Alberto Yanez — father of three American citizens, brother of two American citizens, and a passionate DREAMer — saw major breakthrough when he was granted a one year stay of deportation through January of next year. This is a result of thousands of people calling on the Obama Administration to stop his deportation, as well as a change.org petition that received over 2,500 signatures.
Alberto has been here for 23 years, arriving when he was one, and has proven himself a bright and talented person. He was placed in the gifted program when he was in the third grade, and worked full-time while pursuing a degree. He is now working on becoming a pharmacy technician, and is a loving father to three American children.
It is largely in thanks to the support of his community and advocates (like you!) that he was given this temporary stay. This is undoubtedly a small victory in his much larger battle to stay in the only country he’s ever known since he first arrived in California as a toddler, but his fight is long from over. Alberto and his mother are still at risk of being torn apart from each other, their family, and friends — as is the case with countless other DREAMers.
A few weeks ago, ICE Director John Morton sent out a Prosecutorial Discretion memo regarding the agency’s enforcement priorities, which outlined various factors that ICE agents should take into account when handling individual deportation cases. The memo also explicitly mentions that ICE should decide if an individual should be deported only if he or she fits enforcement priorities.
Yanez does not fit those enforcement priorities. Alberto, who came to the country as an infant, has no criminal record and poses no threat to our national security.
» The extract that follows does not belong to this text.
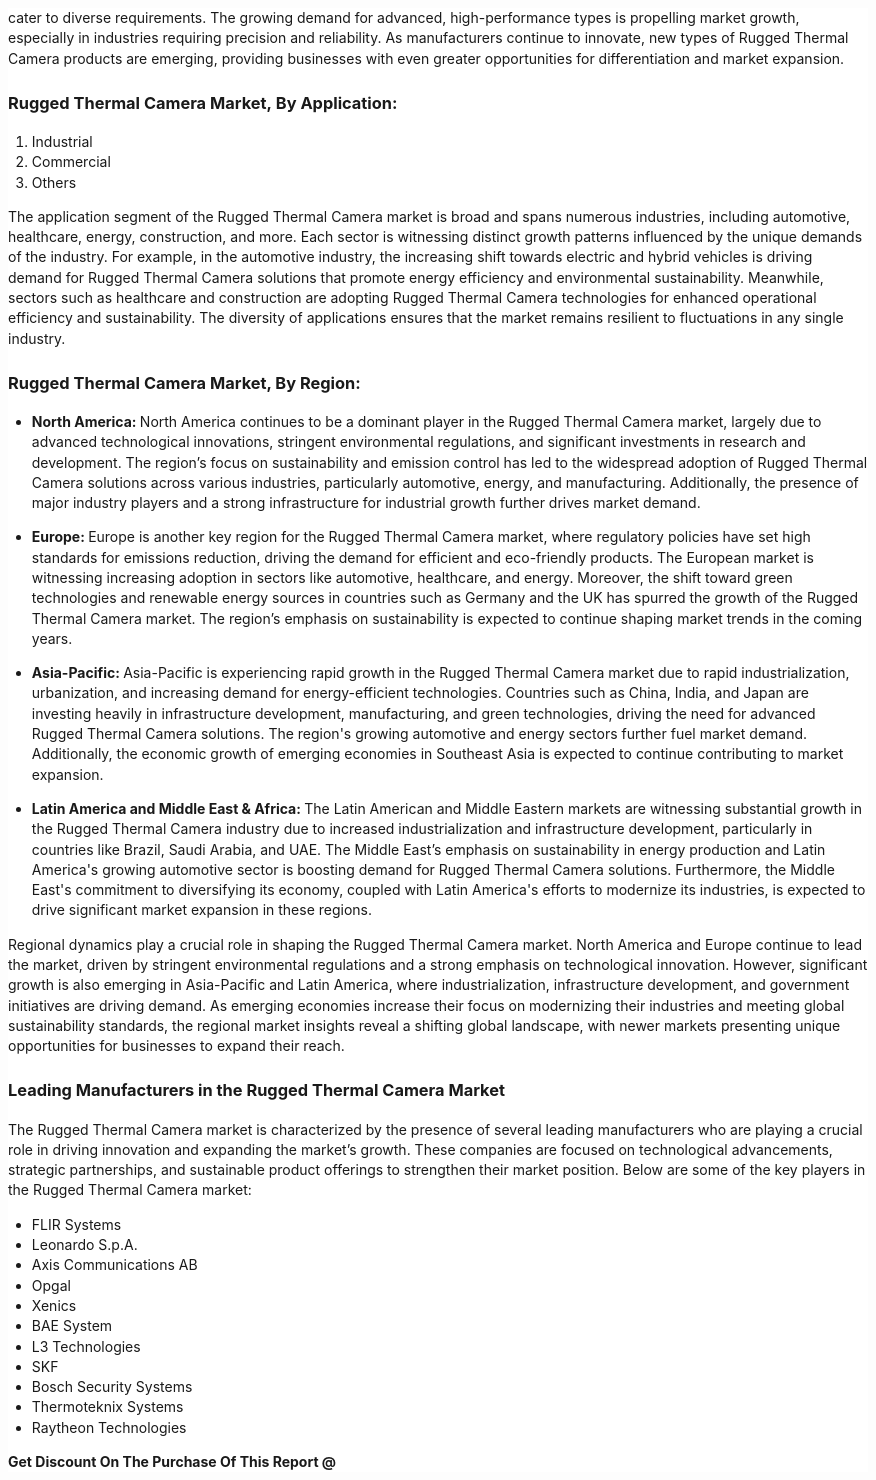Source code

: cater to diverse requirements. The growing demand for advanced, high-performance types is propelling market growth, especially in industries requiring precision and reliability. As manufacturers continue to innovate, new types of Rugged Thermal Camera products are emerging, providing businesses with even greater opportunities for differentiation and market expansion.</p><h3>Rugged Thermal Camera Market,&nbsp;By Application:</h3><ol><li>Industrial<li> Commercial<li> Others</li></ol><p>The application segment of the Rugged Thermal Camera market is broad and spans numerous industries, including automotive, healthcare, energy, construction, and more. Each sector is witnessing distinct growth patterns influenced by the unique demands of the industry. For example, in the automotive industry, the increasing shift towards electric and hybrid vehicles is driving demand for Rugged Thermal Camera solutions that promote energy efficiency and environmental sustainability. Meanwhile, sectors such as healthcare and construction are adopting Rugged Thermal Camera technologies for enhanced operational efficiency and sustainability. The diversity of applications ensures that the market remains resilient to fluctuations in any single industry.</p><h3>Rugged Thermal Camera Market, By Region:</h3><ul><li><p><strong>North America:&nbsp;</strong>North America continues to be a dominant player in the Rugged Thermal Camera market, largely due to advanced technological innovations, stringent environmental regulations, and significant investments in research and development. The region&rsquo;s focus on sustainability and emission control has led to the widespread adoption of Rugged Thermal Camera solutions across various industries, particularly automotive, energy, and manufacturing. Additionally, the presence of major industry players and a strong infrastructure for industrial growth further drives market demand.</p></li><li><p><strong><strong>Europe:&nbsp;</strong></strong>Europe is another key region for the Rugged Thermal Camera market, where regulatory policies have set high standards for emissions reduction, driving the demand for efficient and eco-friendly products. The European market is witnessing increasing adoption in sectors like automotive, healthcare, and energy. Moreover, the shift toward green technologies and renewable energy sources in countries such as Germany and the UK has spurred the growth of the Rugged Thermal Camera market. The region&rsquo;s emphasis on sustainability is expected to continue shaping market trends in the coming years.</p></li><li><p><strong><strong>Asia-Pacific:&nbsp;</strong></strong>Asia-Pacific is experiencing rapid growth in the Rugged Thermal Camera market due to rapid industrialization, urbanization, and increasing demand for energy-efficient technologies. Countries such as China, India, and Japan are investing heavily in infrastructure development, manufacturing, and green technologies, driving the need for advanced Rugged Thermal Camera solutions. The region's growing automotive and energy sectors further fuel market demand. Additionally, the economic growth of emerging economies in Southeast Asia is expected to continue contributing to market expansion.</p></li><li><p><strong><strong>Latin America and Middle East &amp; Africa:&nbsp;</strong></strong>The Latin American and Middle Eastern markets are witnessing substantial growth in the Rugged Thermal Camera industry due to increased industrialization and infrastructure development, particularly in countries like Brazil, Saudi Arabia, and UAE. The Middle East&rsquo;s emphasis on sustainability in energy production and Latin America's growing automotive sector is boosting demand for Rugged Thermal Camera solutions. Furthermore, the Middle East's commitment to diversifying its economy, coupled with Latin America's efforts to modernize its industries, is expected to drive significant market expansion in these regions.</p></li></ul><p>Regional dynamics play a crucial role in shaping the Rugged Thermal Camera market. North America and Europe continue to lead the market, driven by stringent environmental regulations and a strong emphasis on technological innovation. However, significant growth is also emerging in Asia-Pacific and Latin America, where industrialization, infrastructure development, and government initiatives are driving demand. As emerging economies increase their focus on modernizing their industries and meeting global sustainability standards, the regional market insights reveal a shifting global landscape, with newer markets presenting unique opportunities for businesses to expand their reach.</p><h3><strong>Leading Manufacturers in the Rugged Thermal Camera Market</strong></h3><p>The Rugged Thermal Camera market is characterized by the presence of several leading manufacturers who are playing a crucial role in driving innovation and expanding the market&rsquo;s growth. These companies are focused on technological advancements, strategic partnerships, and sustainable product offerings to strengthen their market position. Below are some of the key players in the Rugged Thermal Camera market:</p></div><div class="article-main__content" data-test-id="publishing-text-block"><ul><li><span class="">FLIR Systems<li> Leonardo S.p.A.<li> Axis Communications AB<li> Opgal<li> Xenics<li> BAE System<li> L3 Technologies<li> SKF<li> Bosch Security Systems<li> Thermoteknix Systems<li> Raytheon Technologies</span></li></ul></div><div class="article-main__content" data-test-id="publishing-text-block"><p><span class="font-[700]"><strong>Get Discount On The Purchase Of This Report @</strong>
By no means does he meet any of the “deportation criteria” outlined in the Morton memo.
But we’d be giving ICE too much credit if we thought at all that the agency had its priorities straight. When ICE agents aren’t stalking kids and their parents at elementary schools, or strip-searching a mother in front of her son, or denying a six month pregnant woman medical care, they’re trying to deport undocumented Americans, such as Alberto, to countries they barely know, draining our society of talented individuals whose only wish is to give back to the country that they consider home.